Considering that lockdown started in March, Saloojee estimates that hospitals will start seeing SAM cases from now on.
Stunting or wasting
Malnutrition in children takes three forms: being underweight is the least severe kind, while "stunting" is when children do not grow properly and are short.
Stunting is often a sign of chronic malnutrition and is generally irreversible.
In many cases, stunting starts in utero, causing many experts to raise the alarm about interventions specifically for pregnant women during Covid-19.
In South Africa, about a quarter of all children are stunted. The condition can have severe neurological and other developmental consequences for children.
SAM, also grimly known as "wasting", is the most severe form of malnutrition and about 8% of children with SAM die.
Professor Peter Cooper, Professor emeritus at the department of paediatrics and child health at Wits University and clinical head of Charlotte Maxeke academic hospital, says small children and pregnant women are extremely vulnerable.
"There's so many people depending on handouts for food now; there can be no doubt that there will be children who will be going hungry," he says.
"Two months (without proper nutrition) is a long time in pregnancy. For adults, it (malnutrition) may not cause a severe reaction but it will cause big problems for a pregnant woman."
Babies, small children and pregnant women have specific nutritional needs, he says.
Ignorance about what kinds of foods small children need is already a problem, and is the cause of some SAM cases, according to Cooper, although poverty is the cause of the vast majority of cases.
Professor Julian May, Director of the Centre of Excellence in Food Security at the University of the Western Cape, says the nutrition of pregnant women and newborns during lockdown is not receiving enough attention.
Stunting is a real worry for experts now, he says.
"The reason we worry about stunting is not that the children will be short, but because of what it signals about the development of the rest of the child’s body. Stunting influences the development of a child’s immune system," he says.
"You are stunted for life. It is not reversible."
The nutritional status of mothers is critical during the third trimester of pregnancy, he says, as the child's body develops rapidly in the womb.
There is a high risk of the child being born underweight without the mother having proper nutrition and this places the child at risk of being stunted if the situation is not addressed.
In the first 1 000 days of the child's life, the risk of stunting can be reversed but only if urgent attention is given to the child's nutritional needs.
There is also concern that, as fewer people frequent clinics and hospitals, pregnant women among them are not going for their antenatal check ups and not receiving state-supplied antenatal supplements.
And "piecemeal" solutions, according to a community healthcare activist with over 20 years experience working with mother and child health, is not going to solve the problem.
"Stunted children become overweight children.
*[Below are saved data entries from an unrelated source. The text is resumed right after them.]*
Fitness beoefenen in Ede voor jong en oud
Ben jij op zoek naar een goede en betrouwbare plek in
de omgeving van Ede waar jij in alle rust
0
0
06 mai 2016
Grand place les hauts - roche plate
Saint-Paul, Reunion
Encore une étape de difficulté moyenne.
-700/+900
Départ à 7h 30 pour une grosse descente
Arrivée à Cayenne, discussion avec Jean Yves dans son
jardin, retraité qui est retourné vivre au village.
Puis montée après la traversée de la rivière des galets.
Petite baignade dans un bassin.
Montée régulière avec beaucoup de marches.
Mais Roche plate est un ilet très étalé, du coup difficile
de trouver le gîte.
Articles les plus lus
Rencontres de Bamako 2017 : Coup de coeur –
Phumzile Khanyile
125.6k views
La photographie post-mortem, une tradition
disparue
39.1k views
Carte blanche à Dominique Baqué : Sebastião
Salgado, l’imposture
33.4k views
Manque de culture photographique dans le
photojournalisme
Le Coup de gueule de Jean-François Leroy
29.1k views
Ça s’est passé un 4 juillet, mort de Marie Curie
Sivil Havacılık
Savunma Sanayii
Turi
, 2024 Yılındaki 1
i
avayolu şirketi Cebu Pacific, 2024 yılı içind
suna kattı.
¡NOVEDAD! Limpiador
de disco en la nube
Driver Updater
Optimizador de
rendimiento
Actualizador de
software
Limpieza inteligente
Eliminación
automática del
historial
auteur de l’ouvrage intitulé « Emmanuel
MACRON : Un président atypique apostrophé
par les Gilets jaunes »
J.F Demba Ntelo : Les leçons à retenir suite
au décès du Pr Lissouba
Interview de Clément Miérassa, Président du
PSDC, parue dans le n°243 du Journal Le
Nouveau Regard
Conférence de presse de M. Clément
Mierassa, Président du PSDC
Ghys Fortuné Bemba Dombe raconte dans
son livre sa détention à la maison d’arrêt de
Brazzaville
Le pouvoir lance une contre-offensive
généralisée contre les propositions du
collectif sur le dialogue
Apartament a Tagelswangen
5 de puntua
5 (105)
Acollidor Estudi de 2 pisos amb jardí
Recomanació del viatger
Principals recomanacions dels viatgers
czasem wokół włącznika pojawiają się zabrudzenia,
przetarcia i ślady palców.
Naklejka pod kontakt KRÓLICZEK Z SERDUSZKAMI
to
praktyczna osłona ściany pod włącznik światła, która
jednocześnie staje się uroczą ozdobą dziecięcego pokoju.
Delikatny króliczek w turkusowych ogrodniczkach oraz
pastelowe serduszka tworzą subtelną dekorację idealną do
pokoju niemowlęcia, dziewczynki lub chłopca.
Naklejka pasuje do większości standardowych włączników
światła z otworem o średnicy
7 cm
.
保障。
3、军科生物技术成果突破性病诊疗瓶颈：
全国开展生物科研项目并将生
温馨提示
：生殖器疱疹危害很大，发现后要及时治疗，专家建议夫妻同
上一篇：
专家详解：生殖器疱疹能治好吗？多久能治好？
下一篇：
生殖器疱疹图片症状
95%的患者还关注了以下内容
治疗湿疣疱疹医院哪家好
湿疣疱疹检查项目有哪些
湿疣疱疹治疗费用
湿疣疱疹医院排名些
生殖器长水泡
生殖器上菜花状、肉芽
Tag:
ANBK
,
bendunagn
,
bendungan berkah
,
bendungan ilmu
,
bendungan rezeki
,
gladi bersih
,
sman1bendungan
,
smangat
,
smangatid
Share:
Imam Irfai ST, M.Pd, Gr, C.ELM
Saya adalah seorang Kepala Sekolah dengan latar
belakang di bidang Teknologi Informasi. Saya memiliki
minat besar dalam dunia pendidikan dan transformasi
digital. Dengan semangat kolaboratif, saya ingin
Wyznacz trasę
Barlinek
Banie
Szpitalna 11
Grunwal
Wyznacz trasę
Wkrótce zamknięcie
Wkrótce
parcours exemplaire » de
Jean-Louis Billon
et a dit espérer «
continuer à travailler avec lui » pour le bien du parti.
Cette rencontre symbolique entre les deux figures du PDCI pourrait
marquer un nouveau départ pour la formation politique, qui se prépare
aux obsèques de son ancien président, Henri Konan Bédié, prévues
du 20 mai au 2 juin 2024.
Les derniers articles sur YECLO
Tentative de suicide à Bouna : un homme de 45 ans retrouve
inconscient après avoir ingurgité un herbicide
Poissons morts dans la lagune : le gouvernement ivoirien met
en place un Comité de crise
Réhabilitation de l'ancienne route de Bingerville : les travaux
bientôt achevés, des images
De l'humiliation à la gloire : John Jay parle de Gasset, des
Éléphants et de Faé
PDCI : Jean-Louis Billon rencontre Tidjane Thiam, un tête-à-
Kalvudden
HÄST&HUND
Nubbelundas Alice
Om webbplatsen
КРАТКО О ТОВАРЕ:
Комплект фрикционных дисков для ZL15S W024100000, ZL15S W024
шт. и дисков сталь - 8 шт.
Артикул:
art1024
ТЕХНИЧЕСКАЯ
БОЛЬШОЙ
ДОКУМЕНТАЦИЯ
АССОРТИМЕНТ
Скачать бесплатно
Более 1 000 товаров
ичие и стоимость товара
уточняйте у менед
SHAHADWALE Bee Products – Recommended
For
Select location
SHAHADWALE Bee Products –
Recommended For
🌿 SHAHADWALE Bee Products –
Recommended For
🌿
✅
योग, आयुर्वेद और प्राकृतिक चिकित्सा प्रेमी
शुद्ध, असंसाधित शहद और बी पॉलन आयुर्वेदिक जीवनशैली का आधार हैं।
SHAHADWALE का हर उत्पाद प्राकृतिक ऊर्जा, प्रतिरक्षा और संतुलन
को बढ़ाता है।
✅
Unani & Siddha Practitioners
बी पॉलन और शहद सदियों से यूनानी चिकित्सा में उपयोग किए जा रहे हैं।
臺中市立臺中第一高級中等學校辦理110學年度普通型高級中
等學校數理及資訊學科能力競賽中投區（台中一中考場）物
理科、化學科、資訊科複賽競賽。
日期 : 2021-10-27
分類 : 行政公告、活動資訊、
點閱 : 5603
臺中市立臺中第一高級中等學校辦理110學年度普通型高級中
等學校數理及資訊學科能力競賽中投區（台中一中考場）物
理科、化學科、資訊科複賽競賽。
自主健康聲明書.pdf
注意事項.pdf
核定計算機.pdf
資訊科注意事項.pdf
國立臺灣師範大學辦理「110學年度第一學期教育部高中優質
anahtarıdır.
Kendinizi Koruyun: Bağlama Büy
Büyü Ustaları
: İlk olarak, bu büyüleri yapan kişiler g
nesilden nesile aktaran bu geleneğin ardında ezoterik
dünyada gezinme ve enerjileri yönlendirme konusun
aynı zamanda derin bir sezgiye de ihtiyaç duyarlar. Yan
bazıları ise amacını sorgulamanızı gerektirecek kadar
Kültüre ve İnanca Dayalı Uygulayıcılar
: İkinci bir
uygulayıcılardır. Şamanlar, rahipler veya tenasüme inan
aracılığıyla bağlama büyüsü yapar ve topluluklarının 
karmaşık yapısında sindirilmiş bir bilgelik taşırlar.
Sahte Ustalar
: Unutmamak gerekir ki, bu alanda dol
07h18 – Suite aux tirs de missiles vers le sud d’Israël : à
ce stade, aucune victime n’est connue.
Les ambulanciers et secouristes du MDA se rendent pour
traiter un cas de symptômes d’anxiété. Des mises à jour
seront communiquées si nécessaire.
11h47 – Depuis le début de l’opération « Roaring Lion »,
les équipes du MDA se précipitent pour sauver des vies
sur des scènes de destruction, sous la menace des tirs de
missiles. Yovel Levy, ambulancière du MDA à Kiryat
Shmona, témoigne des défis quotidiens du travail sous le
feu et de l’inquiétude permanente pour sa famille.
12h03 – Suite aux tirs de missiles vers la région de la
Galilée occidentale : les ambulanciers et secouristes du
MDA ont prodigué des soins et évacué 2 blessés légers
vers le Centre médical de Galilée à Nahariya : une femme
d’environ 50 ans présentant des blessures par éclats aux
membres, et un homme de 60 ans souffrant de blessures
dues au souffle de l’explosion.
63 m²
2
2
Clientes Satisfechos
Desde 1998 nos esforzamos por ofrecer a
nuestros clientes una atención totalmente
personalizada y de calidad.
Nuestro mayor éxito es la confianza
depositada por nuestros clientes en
We fill them up with bad foods. Our children are short and fat. They are undernourished and they will also get sick and die," she says.
In the short-term, some healthcare experts suggest instructing the Covid community healthcare workers to do a mid-upper arm circumference measurement on all children under the age of five at the households they visit for Covid screening, for a bare minimum assessment of their weight.
Others have stressed that a child-specific food package must be supplied by government after consultation with experts in child nutrition.
A spokesperson for the South African Social Security Agency (Sassa) did not respond to a request for comment about the suitability of its food parcels for children.